I think I agree, even though the JavaScript syntax is sometimes convenient.

Treating code and data equally can be dangerous, if not critical, for example when you perform refactorings and rename variables.

line-o commented 2 years ago

I see both map destructuring and construction of entries by variable reference as syntactic sugar. So adding a step in compilation to get to a normal form sounds about right. @michaelhkay doesn't #37 then also violate the (static) variable substitution principle?

line-o commented 2 years ago

OK, so there is some consensus in introducing a new keyword vmap, variable-map, varmap or similar. Mixing both the current and the terser syntax would then come down to

let $b := 2
return
  map:merge((
     map { "a": 1 },
     (: the new construct :)
     varmap { $b }
  ))

If it is crucial to syntactically differentiate between the two entry construction methods we could also revisit the jsoniq syntax {| $var |}.

map {| $a, $b, $c |}

I was not aware of the principle in XQuery that variables need to be able to be substituted by their value at all time.

@ChristianGruen renaming a variable is then also renaming the key.

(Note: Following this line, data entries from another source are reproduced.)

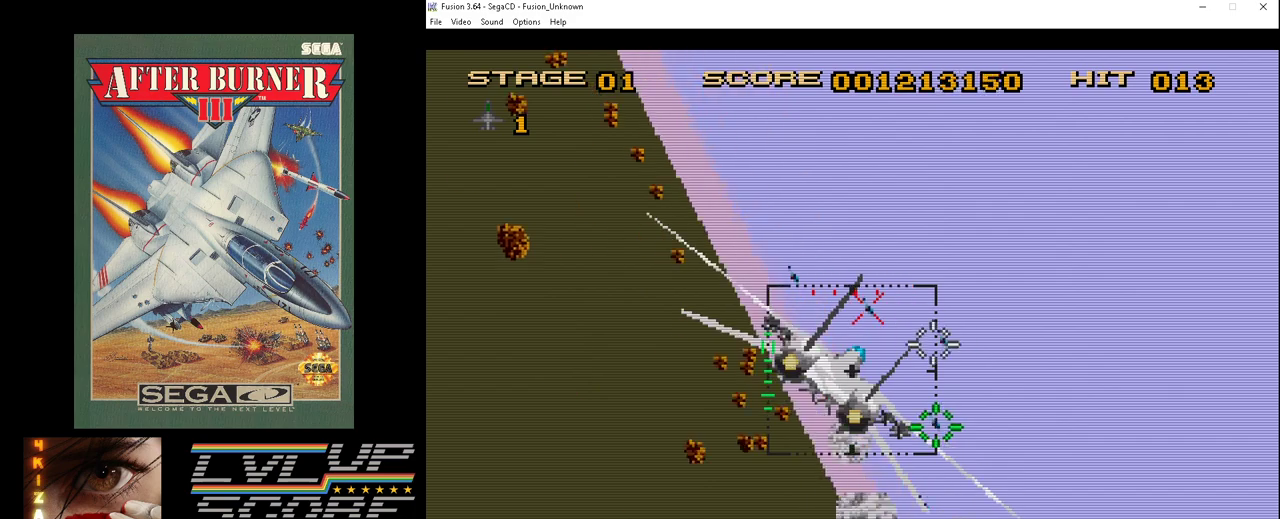
{"buttons": ["B", "DPAD_UP", "DPAD_RIGHT"], "events": [[67, "B", "up"], [133, "DPAD_UP", "down"], [167, "B", "down"], [233, "B", "up"], [333, "B", "down"], [400, "B", "up"], [467, "B", "down"]]}
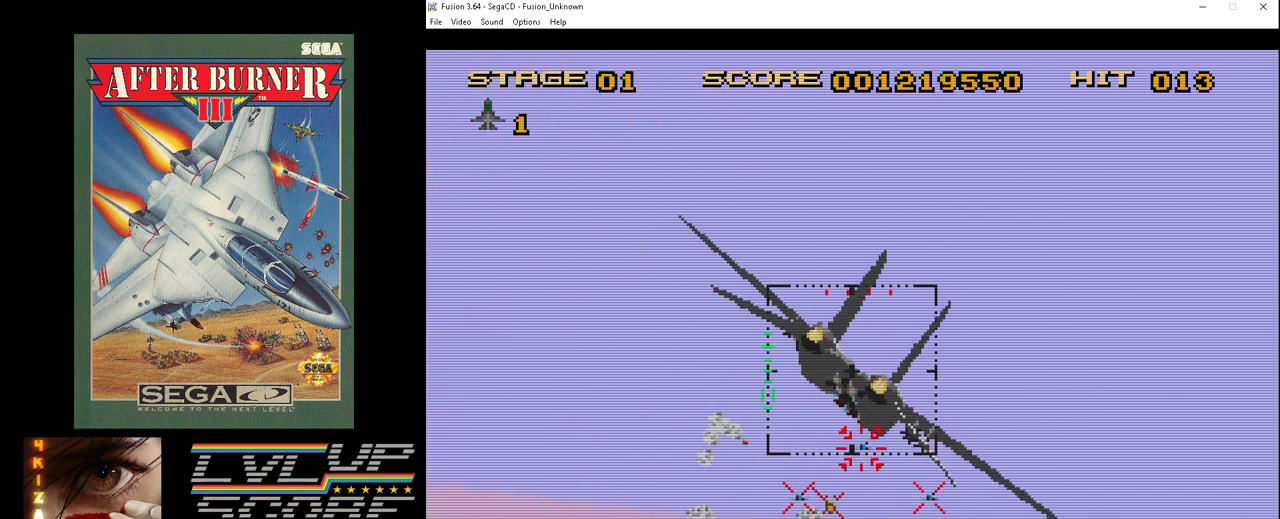
{"buttons": ["C", "DPAD_DOWN", "DPAD_LEFT"]}
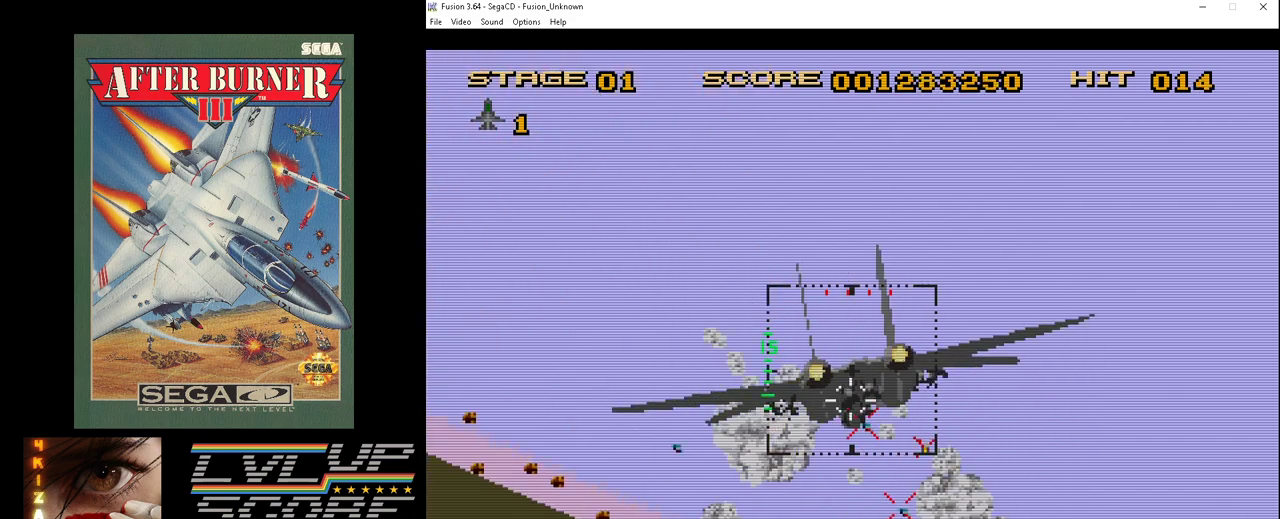
{"buttons": ["C", "DPAD_UP"], "events": [[400, "DPAD_DOWN", "up"], [433, "DPAD_UP", "down"], [500, "DPAD_LEFT", "up"]]}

This needs then taken into account.

I also have not thought about the new record type and how it might affect this proposal.

michaelhkay commented 2 years ago

I was not aware of the principle in XQuery that variables need to be able to be substituted by their value at all time.

It's not specifically a principle for XQuery, it's a general principle of orthogonal language design in expression-based languages, that anywhere you can write the value 42, you can replace it with an expression that evaluates to 42 without changing the meaning; conversely, anywhere you write an expression, you can replace it by the value of the expression (assuming the value is effable).

line-o commented 2 years ago

If you would introduce a kind of dereferencing syntax then it might be intuitive to have it resemble the destructuring syntax for maps.

let ${a, b} := map { "a": 1, "b": 2 }
return map { ${a}, ${b}, "c": 3 }

or let $m := map { ${ a, b } } or even let $m := ${ a, b}

NOTE: There might be a better syntax for both operations, but they should be aligned.

ndw commented 1 year ago

The CG agreed to close this issue at meeting 024

line-o commented 1 year ago

@ndw Reading through the Meeting minutes this issue was closed because it is not a concrete proposal. What would be needed for this to be concrete? I want to know for future and still open proposals what the shortcomings are.

michaelhkay commented 1 year ago

That's not a good summary of why it was closed. Basically, we've been closing a few issues where the discussion explored a variety of alternatives but failed to converge on a consensus design. In such cases we've usually found that it's best to learn from the discussion, think again about what we're trying to achieve, and either drop the idea, or come up with a new proposal that meets the objections and difficulties that were encountered, and articulates the alternative options and their pros and cons.

Arithmeticus commented 1 year ago

The root idea lives on in the following threads:

334 #341 and especially #350

line-o commented 1 year ago

@Arithmeticus I read all three linked issues. To me they are unrelated as none of them addresses the construction of maps.